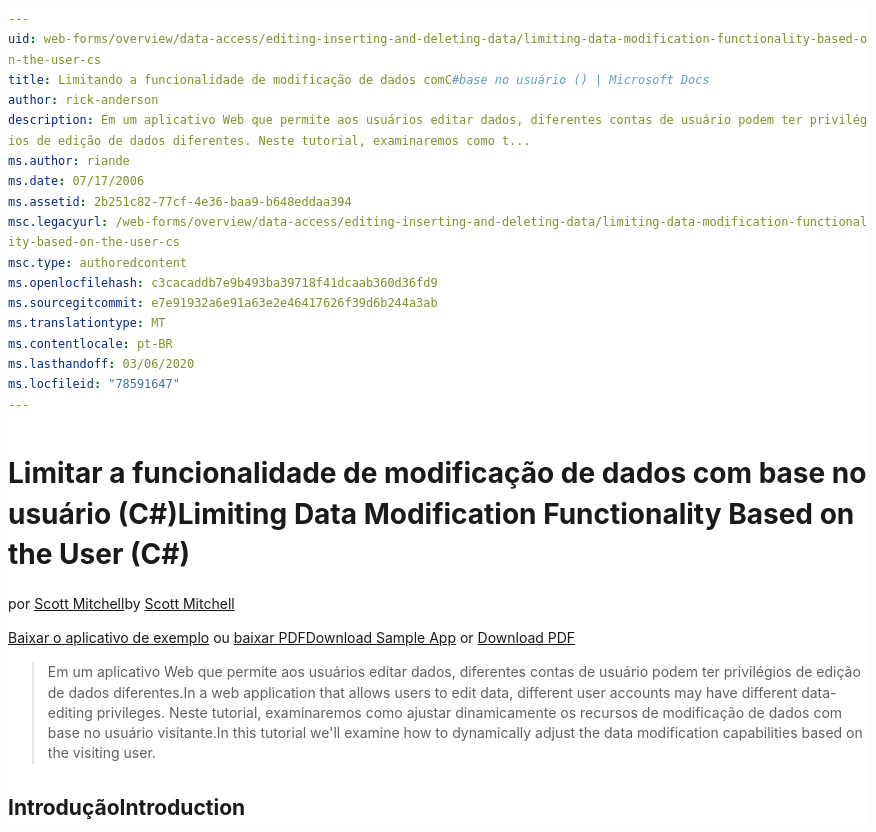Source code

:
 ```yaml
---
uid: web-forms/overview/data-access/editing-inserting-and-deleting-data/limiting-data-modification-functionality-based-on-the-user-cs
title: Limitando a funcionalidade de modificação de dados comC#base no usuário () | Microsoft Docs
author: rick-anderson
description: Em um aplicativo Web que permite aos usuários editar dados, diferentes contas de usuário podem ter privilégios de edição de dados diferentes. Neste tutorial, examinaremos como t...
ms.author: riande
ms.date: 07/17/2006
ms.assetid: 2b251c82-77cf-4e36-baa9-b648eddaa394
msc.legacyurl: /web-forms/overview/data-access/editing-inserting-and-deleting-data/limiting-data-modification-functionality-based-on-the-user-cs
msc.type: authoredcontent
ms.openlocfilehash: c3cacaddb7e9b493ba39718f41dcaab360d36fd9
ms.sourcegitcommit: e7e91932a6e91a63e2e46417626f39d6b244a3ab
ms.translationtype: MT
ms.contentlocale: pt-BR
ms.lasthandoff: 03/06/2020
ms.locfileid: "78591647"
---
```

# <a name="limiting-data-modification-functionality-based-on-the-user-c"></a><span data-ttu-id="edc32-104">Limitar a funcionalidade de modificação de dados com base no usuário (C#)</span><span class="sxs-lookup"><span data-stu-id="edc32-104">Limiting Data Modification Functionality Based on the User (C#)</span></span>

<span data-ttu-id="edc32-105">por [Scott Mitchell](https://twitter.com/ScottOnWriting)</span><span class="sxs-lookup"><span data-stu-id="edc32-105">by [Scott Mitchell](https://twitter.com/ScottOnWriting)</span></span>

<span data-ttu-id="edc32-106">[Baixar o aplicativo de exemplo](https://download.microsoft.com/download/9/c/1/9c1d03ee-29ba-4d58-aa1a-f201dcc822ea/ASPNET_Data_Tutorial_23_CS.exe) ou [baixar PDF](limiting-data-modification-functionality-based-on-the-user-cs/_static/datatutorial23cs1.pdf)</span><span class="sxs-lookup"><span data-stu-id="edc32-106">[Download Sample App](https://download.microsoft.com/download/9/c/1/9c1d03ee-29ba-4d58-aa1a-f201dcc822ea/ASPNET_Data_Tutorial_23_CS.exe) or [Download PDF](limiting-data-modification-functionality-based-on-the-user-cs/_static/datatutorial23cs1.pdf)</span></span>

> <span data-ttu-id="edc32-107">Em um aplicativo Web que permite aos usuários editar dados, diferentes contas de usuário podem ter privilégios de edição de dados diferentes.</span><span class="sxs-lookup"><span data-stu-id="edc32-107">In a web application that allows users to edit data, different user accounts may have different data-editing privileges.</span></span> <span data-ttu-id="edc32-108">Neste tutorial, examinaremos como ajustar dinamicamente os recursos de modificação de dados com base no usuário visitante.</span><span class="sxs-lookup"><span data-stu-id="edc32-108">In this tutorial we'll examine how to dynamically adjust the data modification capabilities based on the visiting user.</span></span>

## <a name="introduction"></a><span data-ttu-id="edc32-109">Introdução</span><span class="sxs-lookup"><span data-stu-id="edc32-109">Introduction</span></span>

...

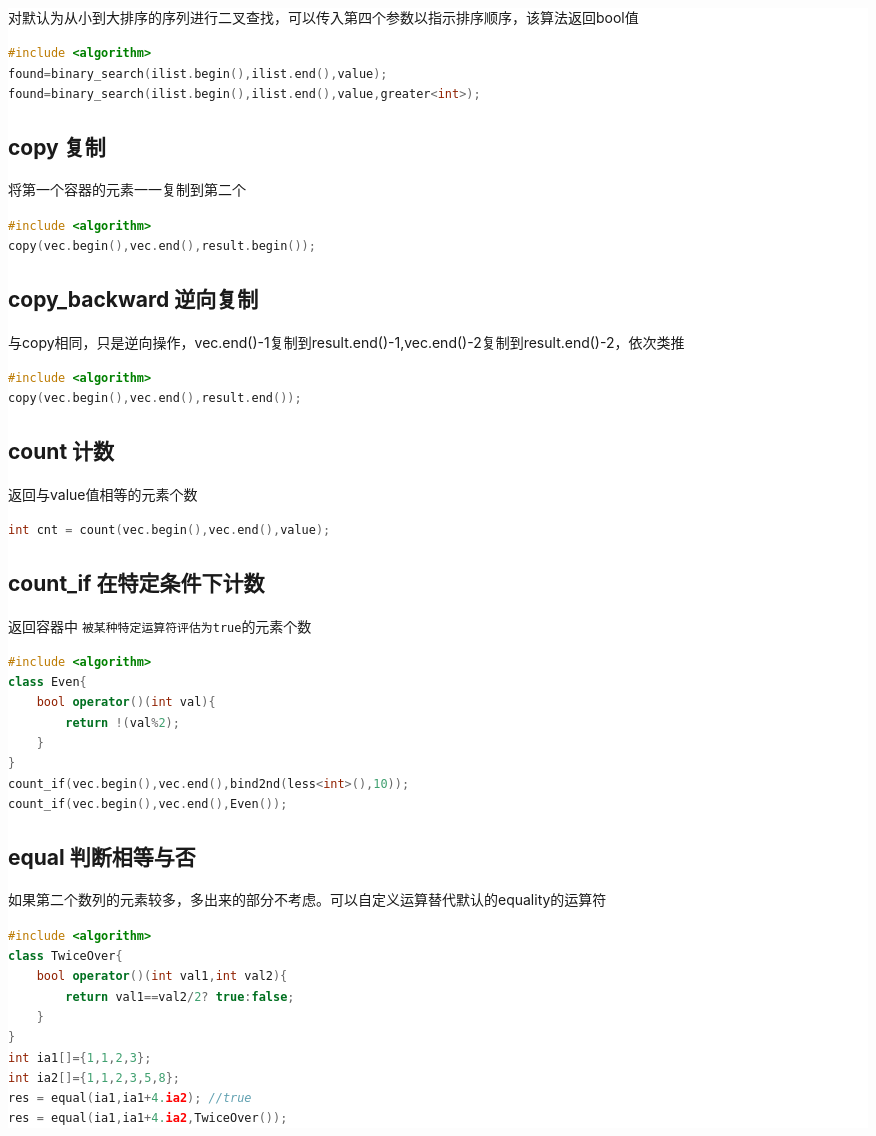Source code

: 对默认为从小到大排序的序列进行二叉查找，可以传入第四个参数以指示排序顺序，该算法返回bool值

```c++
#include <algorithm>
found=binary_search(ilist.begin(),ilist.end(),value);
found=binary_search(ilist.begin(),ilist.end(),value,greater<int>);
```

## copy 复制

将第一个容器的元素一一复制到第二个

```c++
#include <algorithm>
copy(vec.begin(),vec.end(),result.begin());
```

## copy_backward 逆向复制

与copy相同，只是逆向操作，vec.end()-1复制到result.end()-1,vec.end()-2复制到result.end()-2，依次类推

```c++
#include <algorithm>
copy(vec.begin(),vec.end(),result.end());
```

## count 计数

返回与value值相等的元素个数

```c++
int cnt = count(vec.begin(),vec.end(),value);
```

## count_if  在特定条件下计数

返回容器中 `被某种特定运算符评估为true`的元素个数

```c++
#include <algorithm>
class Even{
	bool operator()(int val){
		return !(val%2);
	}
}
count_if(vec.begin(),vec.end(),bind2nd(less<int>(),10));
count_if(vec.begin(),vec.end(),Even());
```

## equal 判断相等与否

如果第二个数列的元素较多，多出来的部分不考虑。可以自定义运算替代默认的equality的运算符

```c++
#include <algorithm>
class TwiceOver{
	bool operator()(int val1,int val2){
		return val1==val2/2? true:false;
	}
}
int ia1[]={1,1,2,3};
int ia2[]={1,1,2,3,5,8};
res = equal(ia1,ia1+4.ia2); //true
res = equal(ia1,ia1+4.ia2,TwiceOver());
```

Requirement ▸ Using the entries above, return each line in which the word "name" occurs.

Written response ▸
# <a name="limiting-data-modification-functionality-based-on-the-user-c"></a><span data-ttu-id="edc32-104">Limitar a funcionalidade de modificação de dados com base no usuário (C#)</span><span class="sxs-lookup"><span data-stu-id="edc32-104">Limiting Data Modification Functionality Based on the User (C#)</span></span>
## <a name="introduction"></a><span data-ttu-id="edc32-109">Introdução</span><span class="sxs-lookup"><span data-stu-id="edc32-109">Introduction</span></span>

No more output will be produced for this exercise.